What the task requires -> Exactly as written, return all the data, leaving its pictures behind.

Given data ->
★ ★ ★

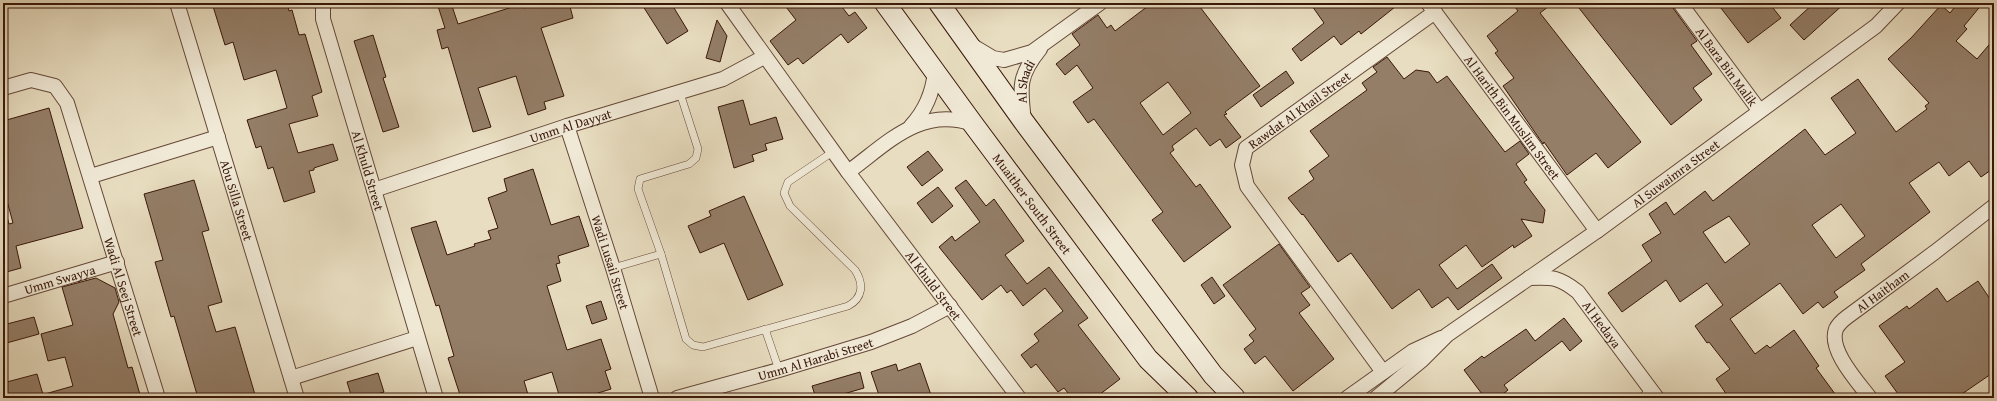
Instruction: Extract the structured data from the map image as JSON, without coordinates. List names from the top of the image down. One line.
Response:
{"streets":{"street":["Al Bara Bin Malik","Al Shadi","Rawdat Al Khail Street","Al Harith Bin Muslim Street","Umm Al Dayyat","Al Khuld Street","Al Suwaimra Street","Abu Silla Street","Muaither South Street","Wadi Lusail Street","Umm Swayya","Wadi Al Seej Street","Al Haitham","Al Hedaya","Umm Al Harabi Street"]},"crossings":[["Al Bara Bin Malik","Al Suwaimra Street"],["Rawdat Al Khail Street","Al Harith Bin Muslim Street"],["Rawdat Al Khail Street","Al Suwaimra Street"],["Al Harith Bin Muslim Street","Al Suwaimra Street"],["Umm Al Dayyat","Al Khuld Street"],["Umm Al Dayyat","Wadi Lusail Street"],["Al Khuld Street","Umm Al Harabi Street"],["Al Suwaimra Street","Al Hedaya"],["Umm Swayya","Wadi Al Seej Street"]]}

★ ★ ★

Answer area ->
Instruction: Extract the structured data from the map image as JSON, without coordinates. List names from the top of the image down. One line.
Response:
{"streets":{"street":["Al Bara Bin Malik","Al Shadi","Rawdat Al Khail Street","Al Harith Bin Muslim Street","Umm Al Dayyat","Al Khuld Street","Al Suwaimra Street","Abu Silla Street","Muaither South Street","Wadi Lusail Street","Umm Swayya","Wadi Al Seej Street","Al Haitham","Al Hedaya","Umm Al Harabi Street"]},"crossings":[["Al Bara Bin Malik","Al Suwaimra Street"],["Rawdat Al Khail Street","Al Harith Bin Muslim Street"],["Rawdat Al Khail Street","Al Suwaimra Street"],["Al Harith Bin Muslim Street","Al Suwaimra Street"],["Umm Al Dayyat","Al Khuld Street"],["Umm Al Dayyat","Wadi Lusail Street"],["Al Khuld Street","Umm Al Harabi Street"],["Al Suwaimra Street","Al Hedaya"],["Umm Swayya","Wadi Al Seej Street"]]}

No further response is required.